How To Spell “Love” To Your Wife

Aram
Taken and summarized from Emerson Eggerichs’ excellent book, Love & Respect.  It’s spelled C-O-U-P-L-E.
  • Closeness:  She wants to know that whatever’s going on throughout your day, you’d rather be with her.
  • Openness:  She wants to know your thoughts and her mind-reader is broken.  Talk to her.  Open up to her so she can tell how you’re feeling.
  • Understanding:  She doesn’t necessarily need fixing, but she does need an ear to listen to her and a shoulder to lean on.
  • Peacemaking:  When you have conflict, she wants you to take the lead in making things better.  The percentages of guilt and blame aren’t the issues, the facts of love and good will towards her and the family are.
  • Loyalty:  She needs to be constantly reminded that you’re committed to her without a shadow of a doubt.  She needs to know you’re not even looking at another woman.
  • Esteem:  She wants to know she’s the most important person in your life and that what she thinks and feels is important to you.

And remember the Golden Rule of Marriage:  You can’t get what you need by withholding from your wife what she needs.  Give her what she needs and you’ll be amazed at the results.


Mar 27 2009

You’ve Found A Good Thing

Aram

You’ve got to understand as a man that when you marry the girl of your dreams, she wants to remain that. Long after she’s left her girlhood behind, she wants to know you’ll still pursue her. She wants to know you’ll love her with the same intensity and still greater depth than you did in the first heady days of your courtship.

How is this possible? How in the drudgery of daily existence, the constant press of work, the struggle to survive, the demands of needy kids, or the drive for personal space can a man find meaningful time for his woman? How can their relationship not just exist but truly prosper? What part can a (seemingly) relationally-challenged man play in leading his family? How can two people iron out their differences until they’re smooth and work back and forth, giving and taking until they’re finally synchronous with each other? Is there a way to fight fair? In fact, is there a way to remove the “fight” altogether and turn it into temporary disagreement with a permanent recognition of underlying good will, respect, honor, and love?

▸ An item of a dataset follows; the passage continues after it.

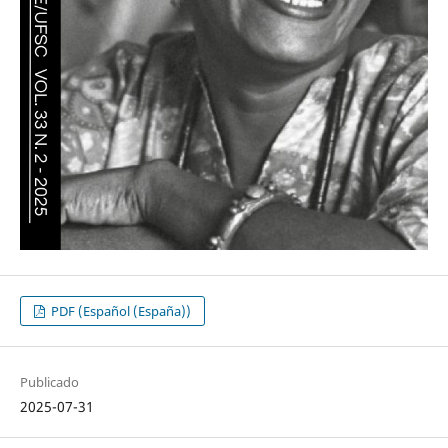
PDF (Español (España))
Publicado
2025-07-31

The answer to all of this is you’re in control, man. You’re leading the dance and your wife loves it when you’ve got the right moves, even when she’s in disagreement with you. She loves your ability to make peace and diffuse situations. She is more sensitive than you and feels little hiccups in the relationship more than you do. She loves it when you take care of business, but only because it’s a subset of you taking care of her. Even when you’re feeling disrespected by her, you can know that what she really wants is your love, care, and provision. Walk the tightrope of treating her voice as equal and leading by careful example, and you will find yourself a good thing, an amazing, devoted, grateful, happy wife.

It can be done. If you’re struggling, you can do it. If you’re doing it, you can do it better. Life is a wicked winding road that’s far easier to travel with your best friend. With a little patience and a few techniques, the rough spots won’t wreck the ride.